It was classy of John McCain to say this of Barack Obama, reciprocating what Obama said about him personally in his acceptance speech:

Finally, a word to Senator Obama and his supporters. We'll go at it over the next two months. That's the nature of these contests, and there are big differences between us. But you have my respect and admiration. Despite our differences, much more unites us than divides us. We are fellow Americans, an association that means more to me than any other.

(Here was Obama on McCain one week ago:

Let there be no doubt. The Republican nominee, John McCain, has worn the uniform of our country with bravery and distinction, and for that we owe him our gratitude and our respect.)

Of course that note in McCain's speech clashed with all other references to Obama -- that I heard -- from the convention podium. It did remind us of the innocent days when people thought a McCain-Obama contest might mainly be about principles of government and ways to solve impacted problems, rather than a reprise of the Culture Wars that is becoming surprisingly more acrid than it was in 2000 or 2004.

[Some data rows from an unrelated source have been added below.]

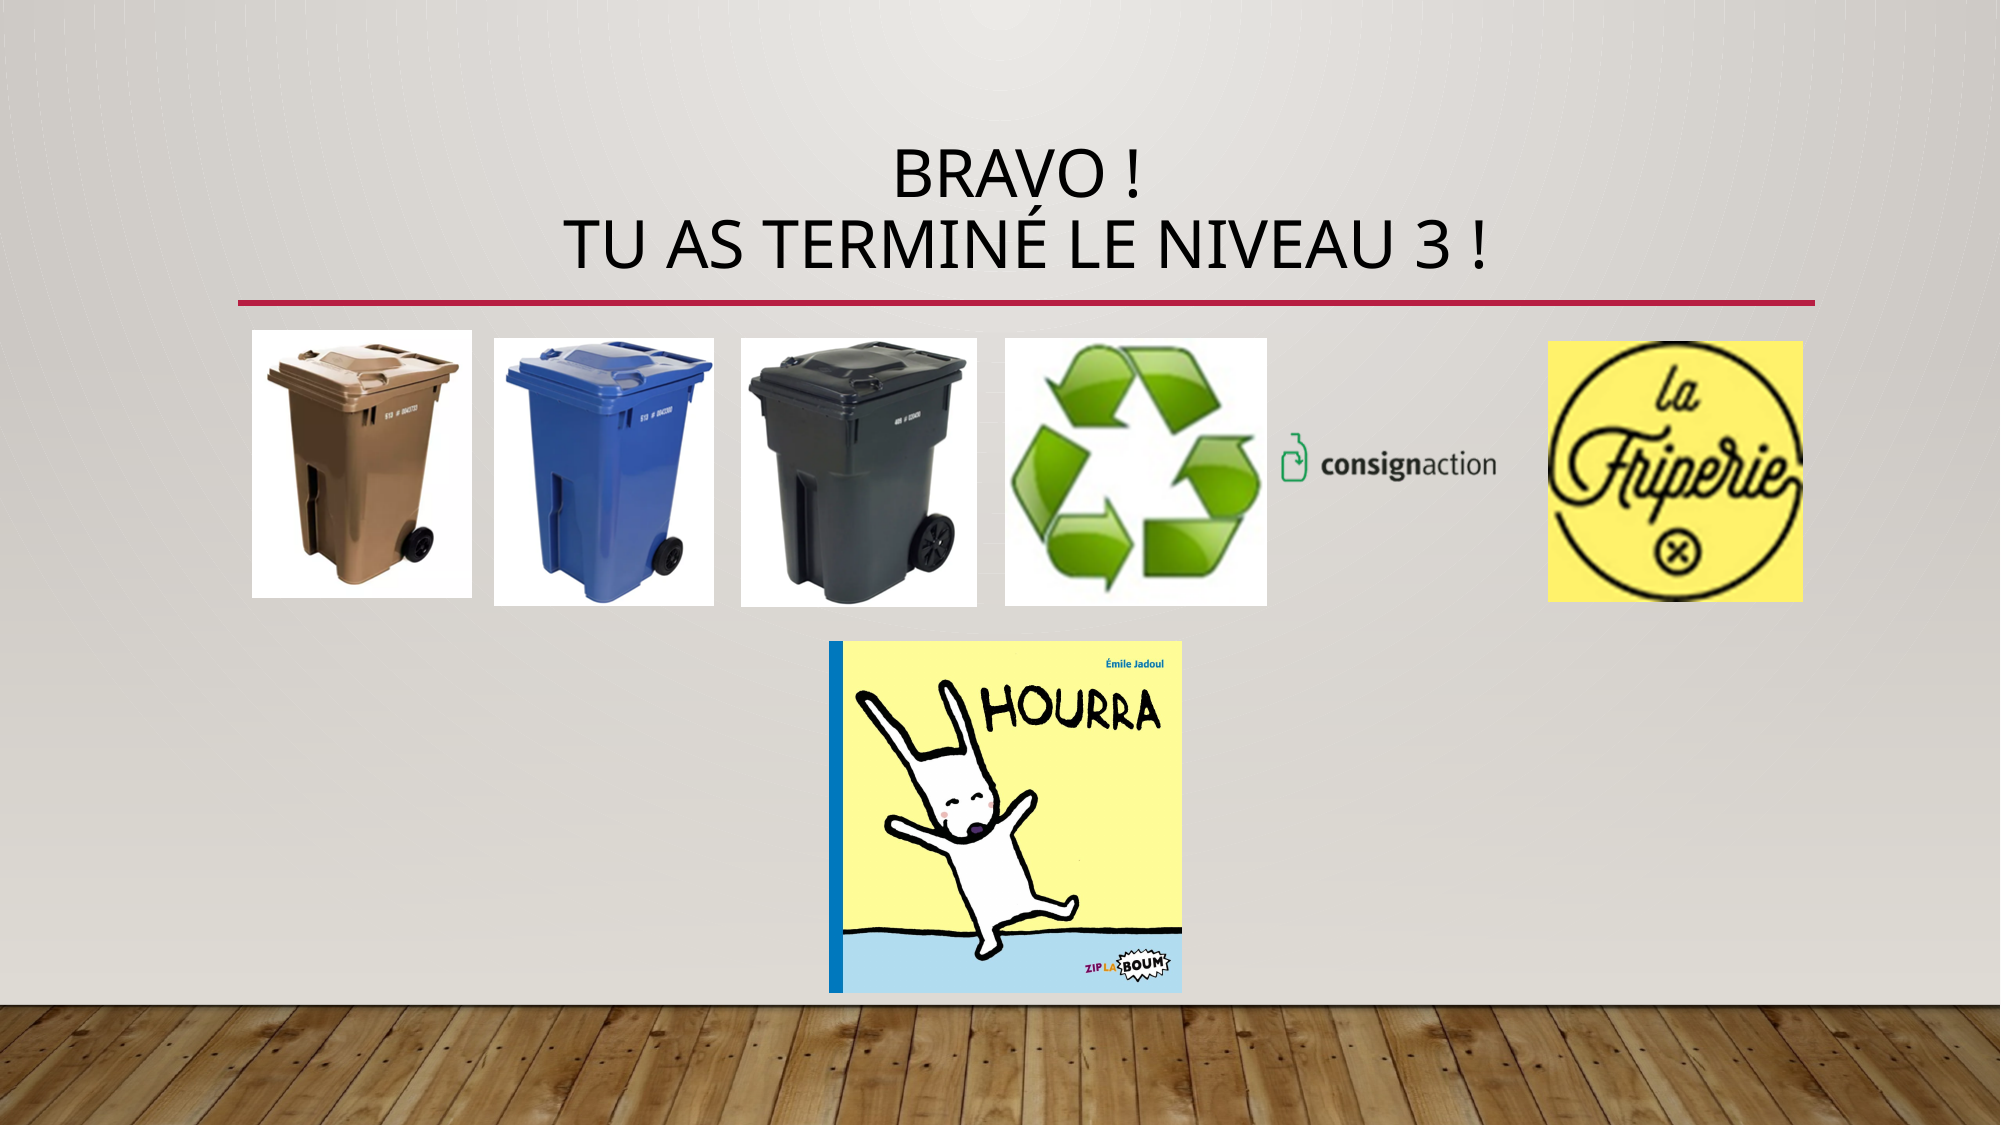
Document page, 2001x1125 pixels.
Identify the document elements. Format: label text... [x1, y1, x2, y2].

picture [0, 1005, 2000, 1125]
picture [741, 337, 978, 607]
picture [494, 337, 714, 606]
picture [1276, 422, 1507, 495]
picture [1005, 337, 1267, 606]
picture [1547, 341, 1803, 602]
picture [829, 640, 1182, 994]
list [252, 330, 472, 599]
title BRAVO ! Tu as terminé le niveau 3 ! [238, 131, 1814, 305]
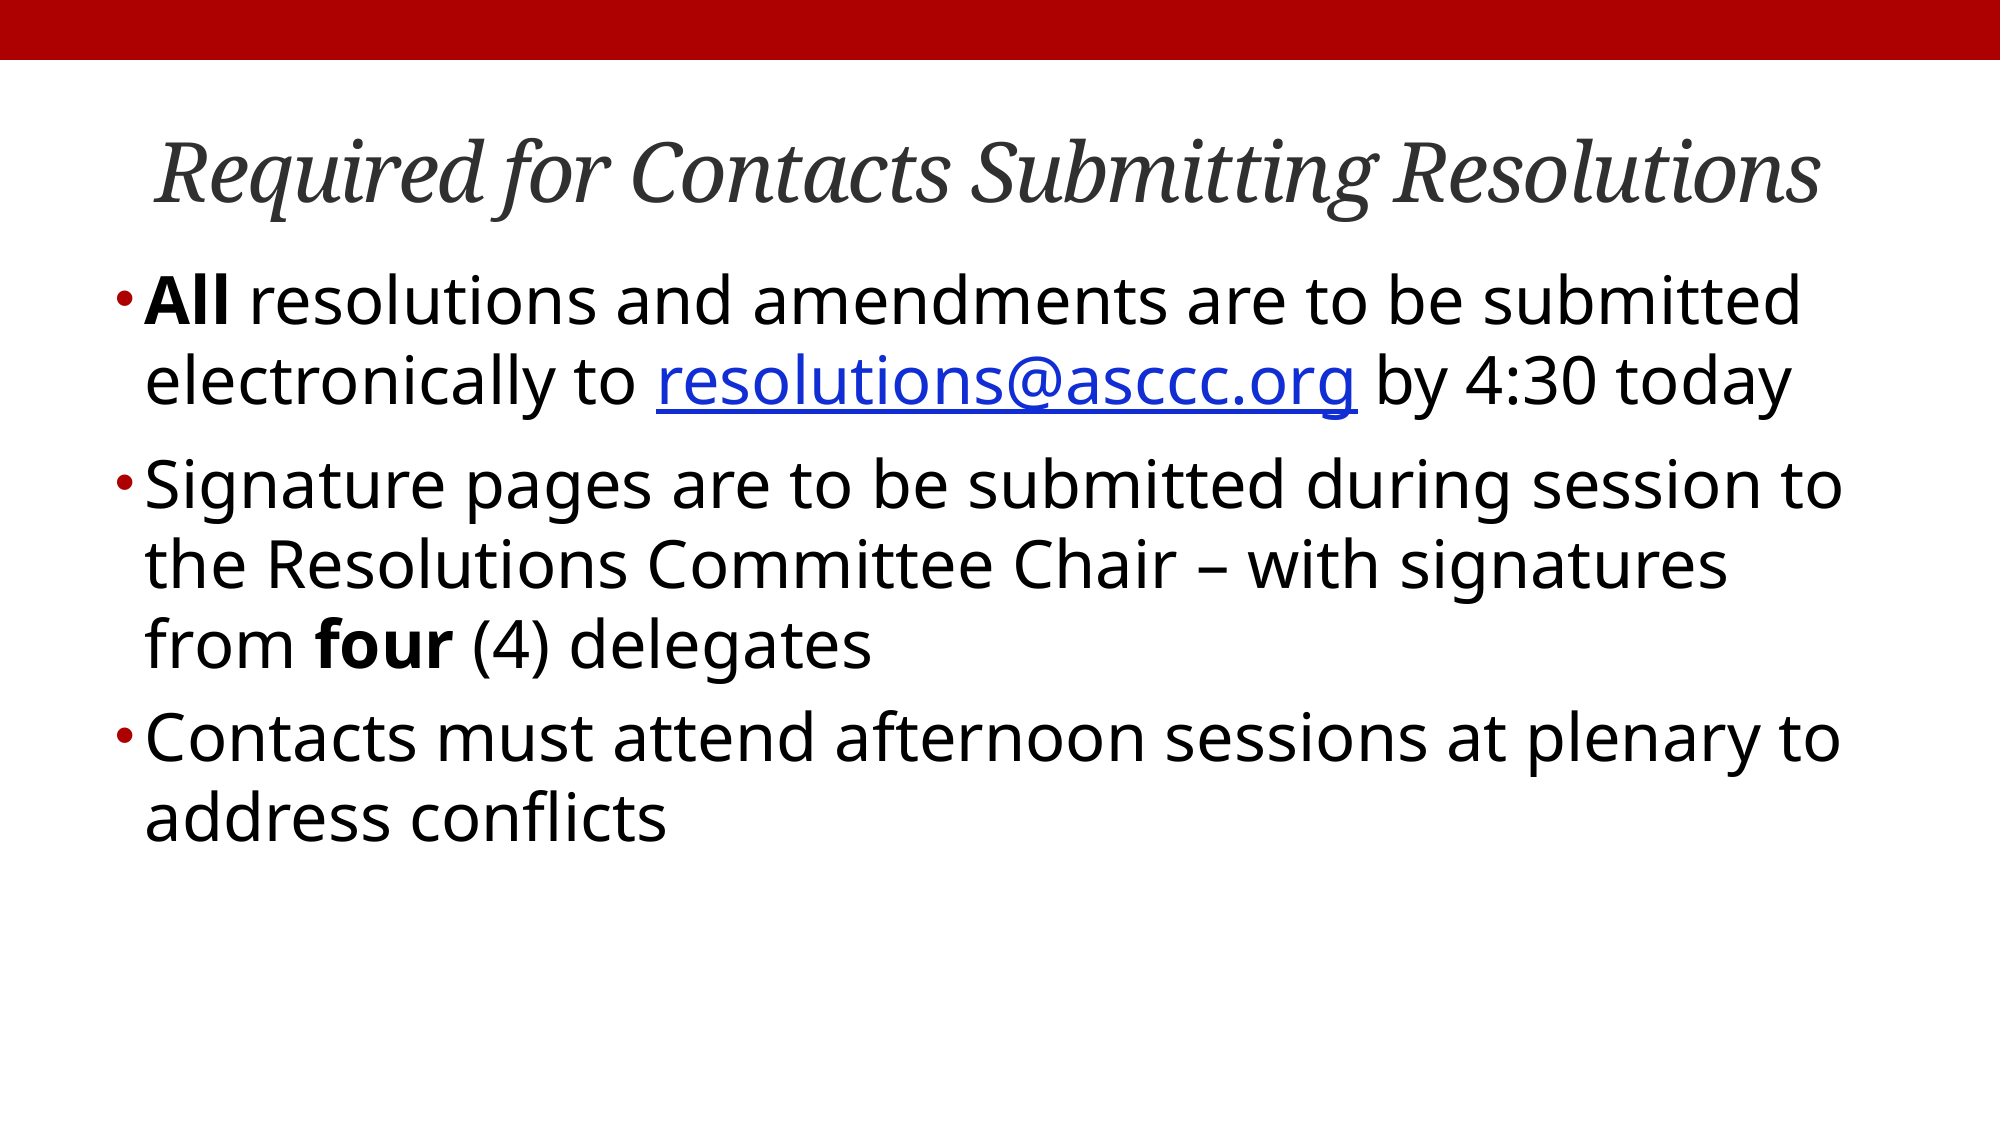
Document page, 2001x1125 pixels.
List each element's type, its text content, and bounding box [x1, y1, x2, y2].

On the other hand, another part of McCain's speech was consistent with what the other speakers said:

I'm grateful to the President for leading us in those dark days following the worst attack on American soil in our history, and keeping us safe from another attack many thought was inevitable.. 

The President? Hmmm, I wonder who that might be? Could it be, perhaps, the sitting  two-term incumbent of the same party holding its convention? The person whose economic and military policies shape the environment the next president will deal with?

As best I can tell, in the tens of thousands of words making up the combined remarks of John McCain, Sarah Palin, Rudy Giuliani, Mike Huckabee, Mitt Romney, Fred Thompson, and Lindsay Graham, the Name That Must Not Be Uttered appeared exactly once, in this sentence by Romney:

George Bush labeled the terror-sponsor states the Axis of Evil.

Perhaps Mitt's speechwriters did not get the message. Or perhaps it would be more comfortable for all involved if we applied the theological solution devised in Old Testament  times and remove blasphemous potential from the name by rendering it B-SH.

Update: I wrote this hours before seeing the very similar reference to He Who Must Not Be Named --same guy! -- in Paul Krugman's column just now.